### Your goal
Please rewrite the lines below with "table" changed to "counter" and everything else left as it is. Leave out the pictures.

### Dataset records
----------------------------------------

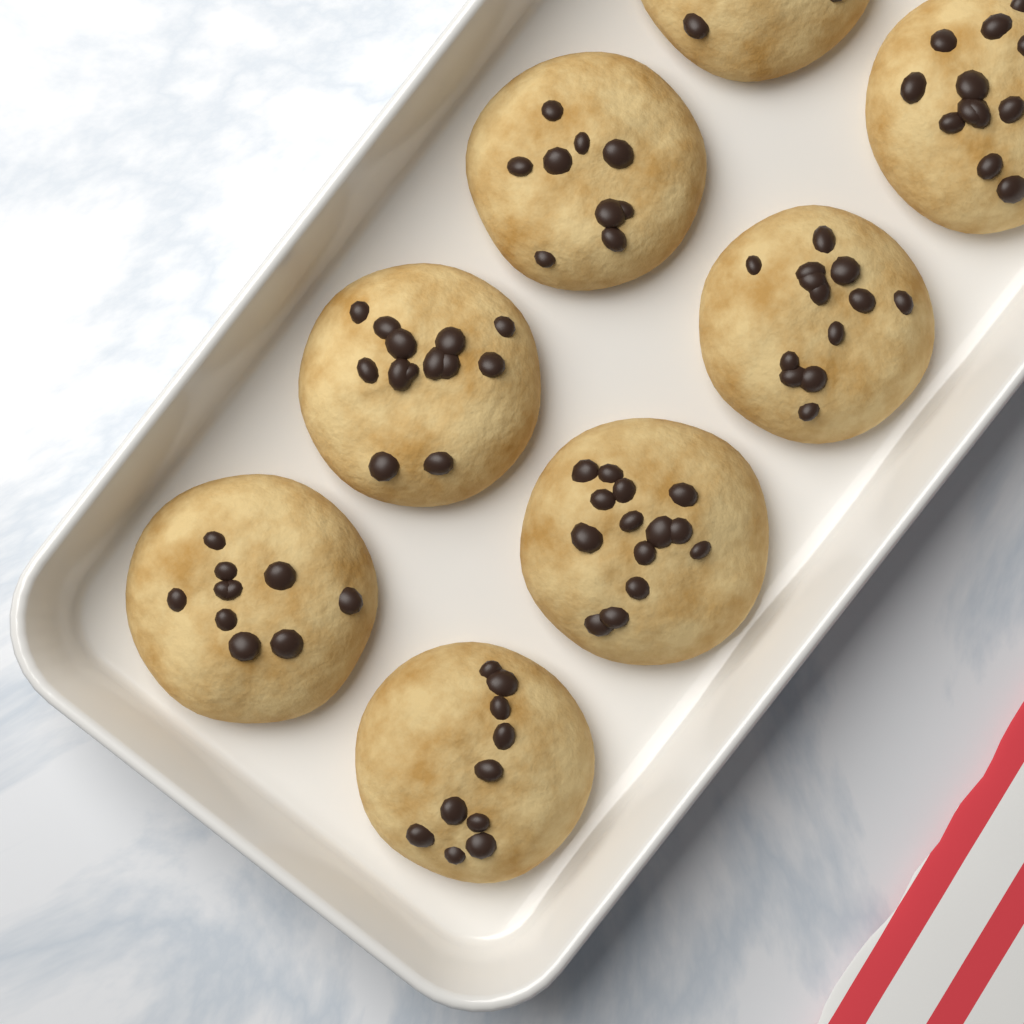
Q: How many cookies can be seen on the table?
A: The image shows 8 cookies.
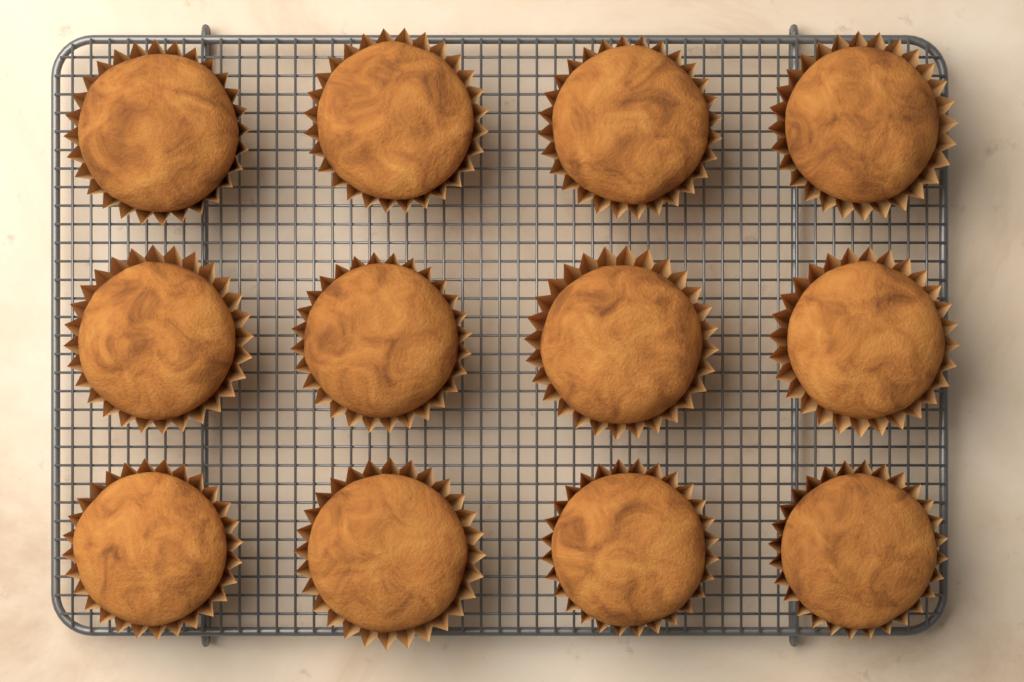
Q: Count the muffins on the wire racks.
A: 12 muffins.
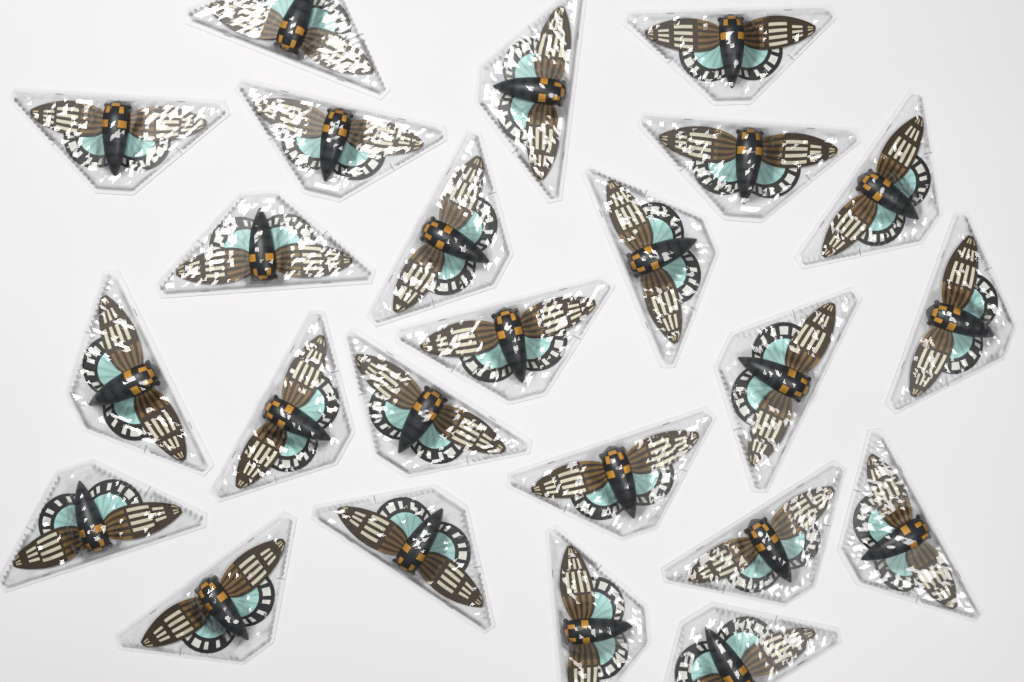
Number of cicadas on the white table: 24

----------------------------------------

### Task result
Q: How many cookies can be seen on the counter?
A: The image shows 8 cookies.
Q: Count the muffins on the wire racks.
A: 12 muffins.
Number of cicadas on the white counter: 24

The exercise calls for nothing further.